Question

How do you find the equation of the line tangent to the graph of $f\left( x \right)={{x}^{2}}+5x$. at $x=4$?

Answer 1

Hint: In this question we have to find the equation of a line which is tangent to the given graph. We will first substitute the value of $x=4$ in the given function to get the point $\left( {{x}_{1}},{{y}_{1}} \right)$. we will then find the slope $m$ of the tangent by using the limit function. we will then use the slope-intercept form $y-{{y}_{1}}=m\left( x-{{x}_{1}} \right)$ and rearrange to get the required equation of the tangent.
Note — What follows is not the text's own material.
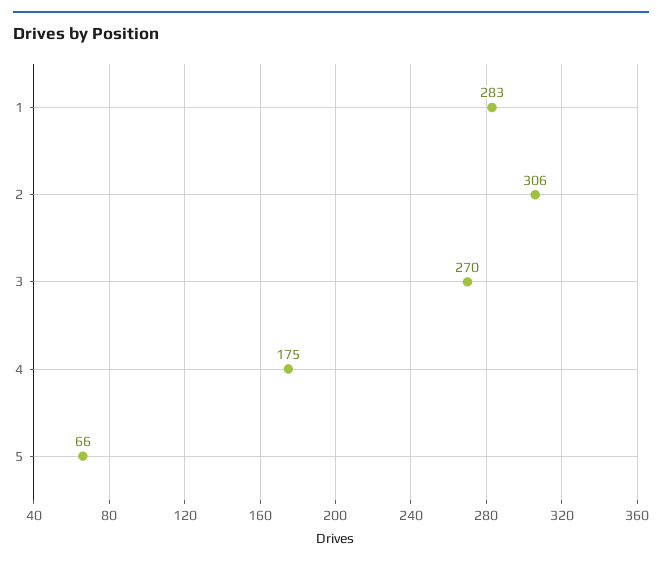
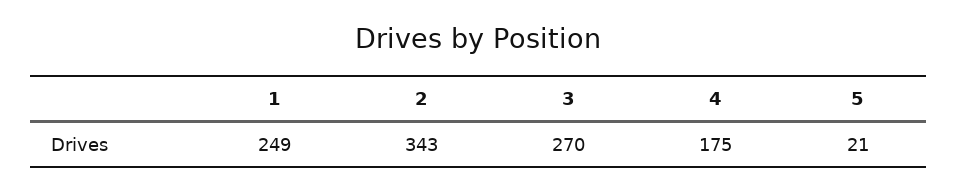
1: 283 -> 249
2: 306 -> 343
5: 66 -> 21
Complete step-by-step answer:
We have the function given to us $f\left( x \right)={{x}^{2}}+5x$.
On substituting $x=4$ in in the function, we get:
$\Rightarrow f\left( 4 \right)={{\left( 4 \right)}^{2}}+5\left( 4 \right)$
On simplifying, we get:
$\Rightarrow f\left( 4 \right)=16+20$
On adding the terms, we get:
$\Rightarrow f\left( 4 \right)=36$
Therefore, the point is $\left( {{x}_{1}},{{y}_{1}} \right)=\left( 4,36 \right)$.
Now we know that the slope of the tangent line to a graph of a given function $f$ at $x=a$ is given by the limit $\displaystyle \lim_{h \to 0}\dfrac{f\left( a+h \right)-f\left( a \right)}{h}$
So, in this question, we have $f\left( x \right)={{x}^{2}}+5x$ and $a=4$, so the slope of the tangent line can be calculated as:
$\Rightarrow \displaystyle \lim_{h \to 0}\dfrac{f\left( 4+h \right)-f\left( 4 \right)}{h}$
On substituting the function, we get:
$\Rightarrow \displaystyle \lim_{h \to 0}\dfrac{\left( {{\left( 4+h \right)}^{2}}+5\left( 4+h \right) \right)-\left( {{\left( 4 \right)}^{2}}+5\left( 4 \right) \right)}{h}$
On simplifying the terms, we get:
$\Rightarrow \displaystyle \lim_{h \to 0}\dfrac{16+8h+{{h}^{2}}+20+5h-\left( 16+20 \right)}{h}$
On simplifying the bracket, we get:
$\Rightarrow \displaystyle \lim_{h \to 0}\dfrac{16+8h+{{h}^{2}}+20+5h-16-20}{h}$
On simplifying, we get:
$\Rightarrow \displaystyle \lim_{h \to 0}\dfrac{8h+{{h}^{2}}+5h}{h}$
On adding the similar terms, we get:
$\Rightarrow \displaystyle \lim_{h \to 0}\dfrac{13h+{{h}^{2}}}{h}$
Now on taking $h$ common in the numerator, we get:
$\Rightarrow \displaystyle \lim_{h \to 0}\dfrac{h\left( 13+h \right)}{h}$
Now since $h \to 0$ and $h\ne 0$, on cancelling, we get:
$\Rightarrow \displaystyle \lim_{h \to 0}\left( 13+h \right)$
On putting the value of $h$, we get:
$\Rightarrow 13$, which is the slope of the tangent line therefore $m=13$.
Now to find the equation of the tangent, we will use the slope intercept form as:
$\Rightarrow y-{{y}_{1}}=m\left( x-{{x}_{1}} \right)$
On substituting $\left( {{x}_{1}},{{y}_{1}} \right)$ as $\left( 4,36 \right)$ and $m=13$, we get:
$\Rightarrow y-36=13\left( x-4 \right)$
On simplifying and rearranging the terms, we get:
$\Rightarrow y=13x-16$, which is the required equation for the tangent.
On drawing the function and the tangent on the graph, we get:

Which is the required solution.

Note: It is to be remembered that a tangent is a line segment which touches the given other curve on the graph through a point. The slope of the line $m$ tells us the steepness of the line. Slope of the line is also called the gradient of the line. It is to be remembered in limits that $h$ should not be substituted in the denominator such that $0$ is present in the denominator.